___ DATA

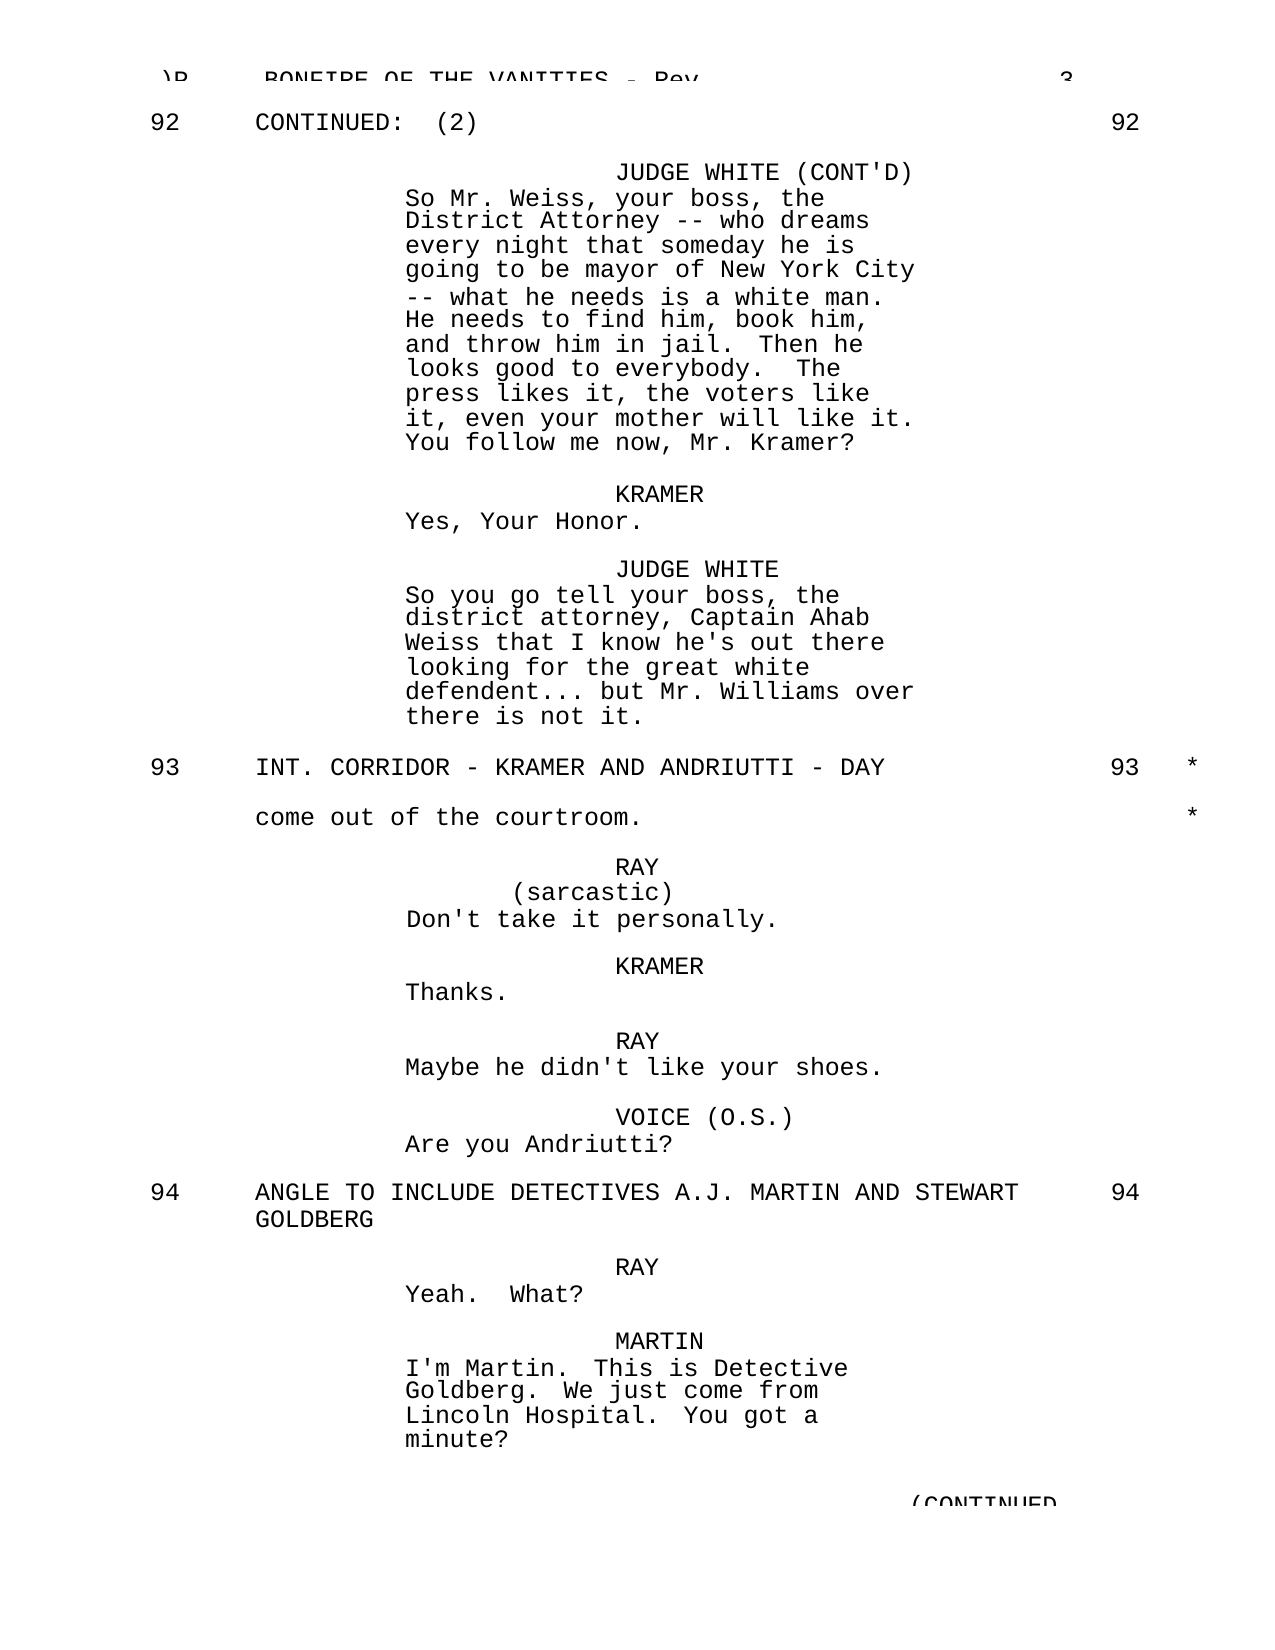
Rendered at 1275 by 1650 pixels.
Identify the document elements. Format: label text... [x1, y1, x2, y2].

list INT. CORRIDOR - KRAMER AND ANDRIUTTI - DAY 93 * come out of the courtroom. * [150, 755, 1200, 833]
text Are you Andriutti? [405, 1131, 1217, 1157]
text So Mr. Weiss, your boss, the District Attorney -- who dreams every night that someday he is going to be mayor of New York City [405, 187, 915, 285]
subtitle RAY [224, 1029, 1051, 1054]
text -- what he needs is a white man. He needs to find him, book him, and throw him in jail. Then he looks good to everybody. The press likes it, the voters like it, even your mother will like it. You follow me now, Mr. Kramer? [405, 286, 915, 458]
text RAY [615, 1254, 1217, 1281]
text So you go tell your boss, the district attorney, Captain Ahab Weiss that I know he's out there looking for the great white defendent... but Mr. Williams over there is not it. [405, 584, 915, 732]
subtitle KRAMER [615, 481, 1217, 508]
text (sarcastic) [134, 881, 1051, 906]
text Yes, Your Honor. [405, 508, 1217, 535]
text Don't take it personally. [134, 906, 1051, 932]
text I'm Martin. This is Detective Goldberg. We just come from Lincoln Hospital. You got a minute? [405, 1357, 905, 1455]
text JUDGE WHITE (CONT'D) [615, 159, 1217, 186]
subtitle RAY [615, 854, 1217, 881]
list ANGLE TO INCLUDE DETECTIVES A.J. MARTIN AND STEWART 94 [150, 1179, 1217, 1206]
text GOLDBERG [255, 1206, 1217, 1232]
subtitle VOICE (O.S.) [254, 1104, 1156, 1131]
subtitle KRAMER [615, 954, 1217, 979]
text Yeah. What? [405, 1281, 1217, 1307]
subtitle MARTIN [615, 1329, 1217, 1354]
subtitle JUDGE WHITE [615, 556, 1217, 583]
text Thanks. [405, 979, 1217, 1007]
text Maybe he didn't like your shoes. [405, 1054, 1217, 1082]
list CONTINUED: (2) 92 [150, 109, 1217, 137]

______
___ DATA

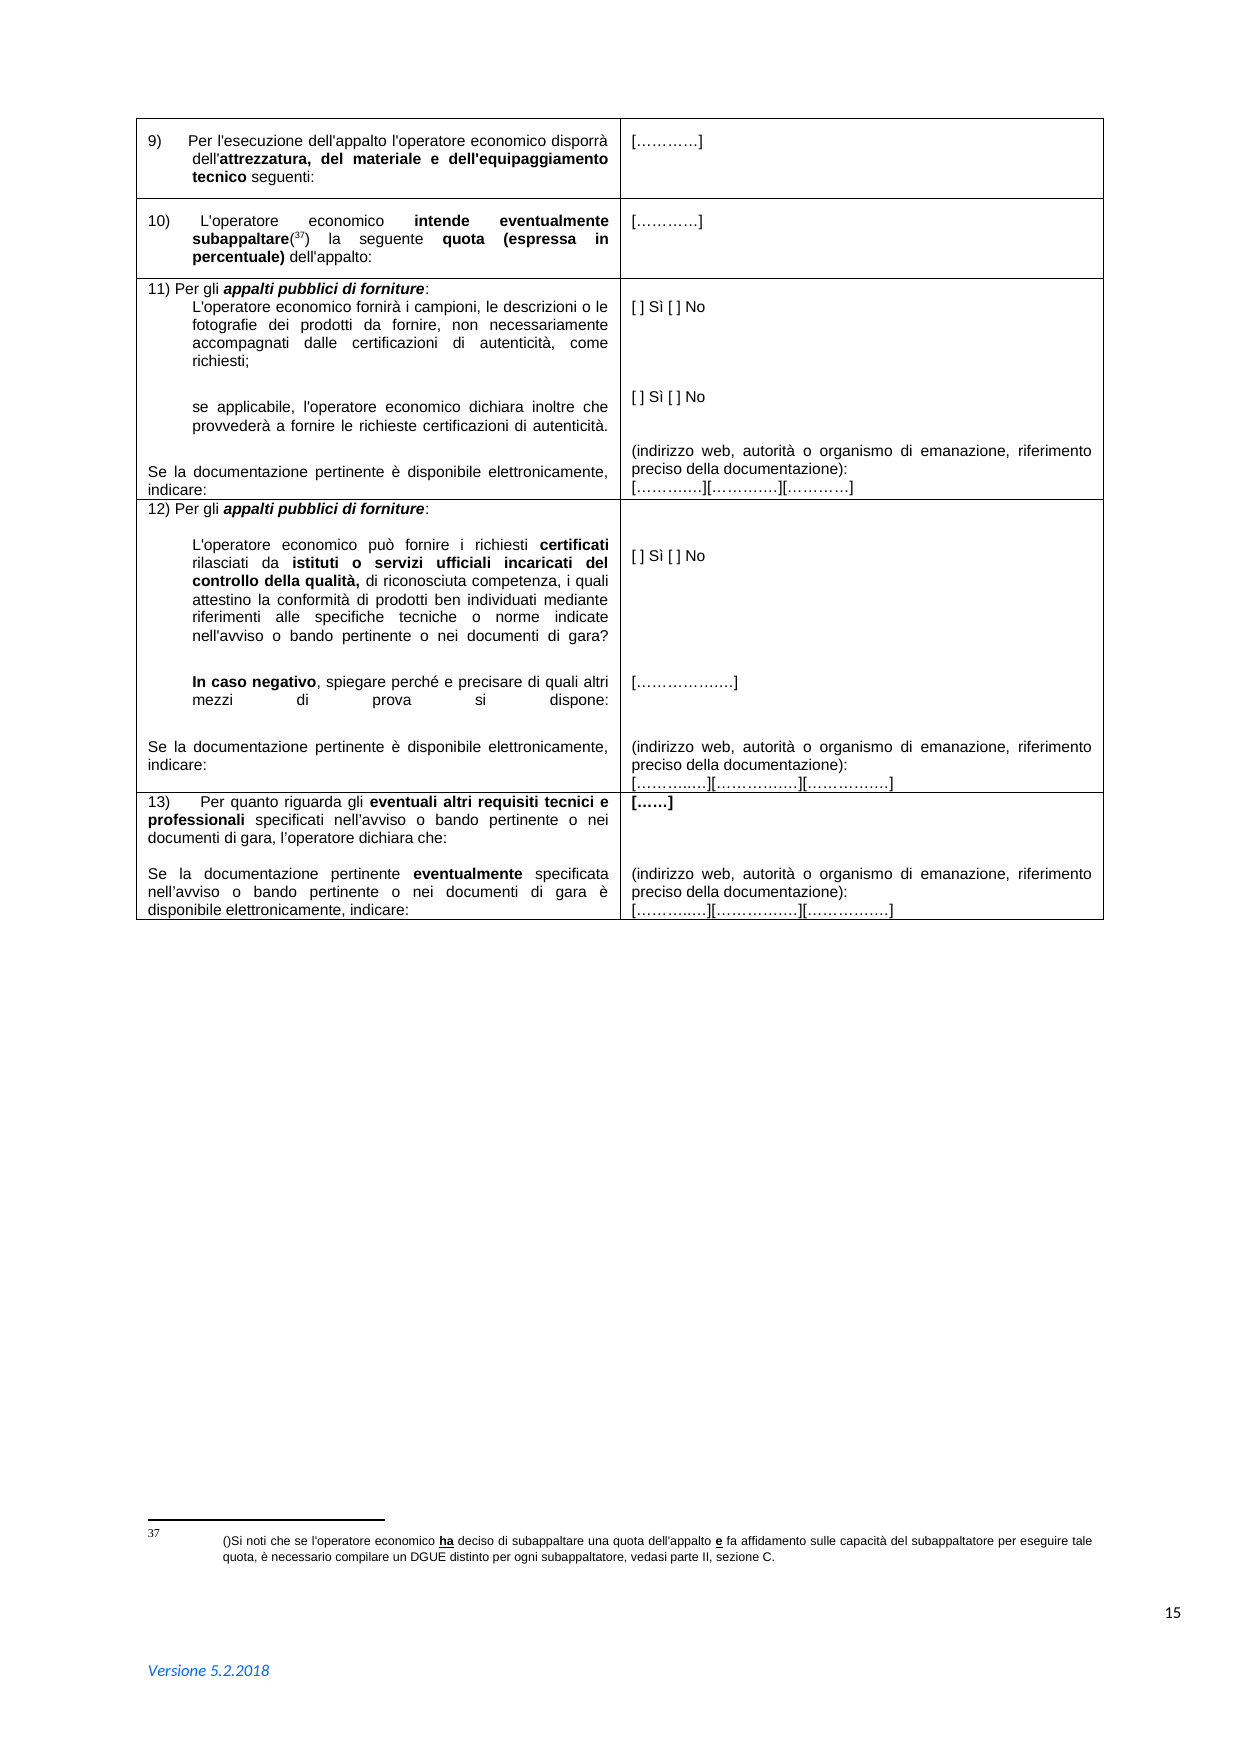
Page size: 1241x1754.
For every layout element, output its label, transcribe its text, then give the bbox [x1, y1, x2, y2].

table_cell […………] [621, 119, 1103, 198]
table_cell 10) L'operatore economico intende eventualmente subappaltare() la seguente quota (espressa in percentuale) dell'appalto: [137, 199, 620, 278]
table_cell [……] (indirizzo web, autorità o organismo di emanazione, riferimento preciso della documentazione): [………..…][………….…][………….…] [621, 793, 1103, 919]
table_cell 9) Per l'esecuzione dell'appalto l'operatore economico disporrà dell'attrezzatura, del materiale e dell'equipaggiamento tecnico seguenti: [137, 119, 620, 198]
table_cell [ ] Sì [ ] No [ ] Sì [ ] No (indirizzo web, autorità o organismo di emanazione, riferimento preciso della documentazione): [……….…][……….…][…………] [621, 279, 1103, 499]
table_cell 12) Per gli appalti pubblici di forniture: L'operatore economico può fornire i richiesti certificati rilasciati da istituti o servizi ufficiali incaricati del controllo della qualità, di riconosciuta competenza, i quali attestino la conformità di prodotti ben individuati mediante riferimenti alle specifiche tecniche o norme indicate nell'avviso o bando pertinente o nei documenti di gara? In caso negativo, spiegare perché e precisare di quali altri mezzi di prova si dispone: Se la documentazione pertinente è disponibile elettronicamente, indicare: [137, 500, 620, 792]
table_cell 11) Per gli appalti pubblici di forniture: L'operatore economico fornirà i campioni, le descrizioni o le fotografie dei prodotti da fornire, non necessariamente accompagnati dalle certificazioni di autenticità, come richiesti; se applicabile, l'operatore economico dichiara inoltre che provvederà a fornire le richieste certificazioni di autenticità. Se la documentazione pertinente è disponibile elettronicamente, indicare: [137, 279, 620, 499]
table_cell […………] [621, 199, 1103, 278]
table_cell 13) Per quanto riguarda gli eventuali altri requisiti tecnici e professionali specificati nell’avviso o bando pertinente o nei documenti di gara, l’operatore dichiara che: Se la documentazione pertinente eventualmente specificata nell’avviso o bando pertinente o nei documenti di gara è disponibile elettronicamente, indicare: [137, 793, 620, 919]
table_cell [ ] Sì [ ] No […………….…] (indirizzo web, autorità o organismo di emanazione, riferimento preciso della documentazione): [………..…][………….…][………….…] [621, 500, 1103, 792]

______

■ **TASK TO COMPLETE**
Every line in the records above with the string "avviso" in it should be shown.

■ **SOLUTION FOR THIS TASK**
table_cell 12) Per gli appalti pubblici di forniture: L'operatore economico può fornire i richiesti certificati rilasciati da istituti o servizi ufficiali incaricati del controllo della qualità, di riconosciuta competenza, i quali attestino la conformità di prodotti ben individuati mediante riferimenti alle specifiche tecniche o norme indicate nell'avviso o bando pertinente o nei documenti di gara? In caso negativo, spiegare perché e precisare di quali altri mezzi di prova si dispone: Se la documentazione pertinente è disponibile elettronicamente, indicare: [137, 500, 620, 792]
table_cell 13) Per quanto riguarda gli eventuali altri requisiti tecnici e professionali specificati nell’avviso o bando pertinente o nei documenti di gara, l’operatore dichiara che: Se la documentazione pertinente eventualmente specificata nell’avviso o bando pertinente o nei documenti di gara è disponibile elettronicamente, indicare: [137, 793, 620, 919]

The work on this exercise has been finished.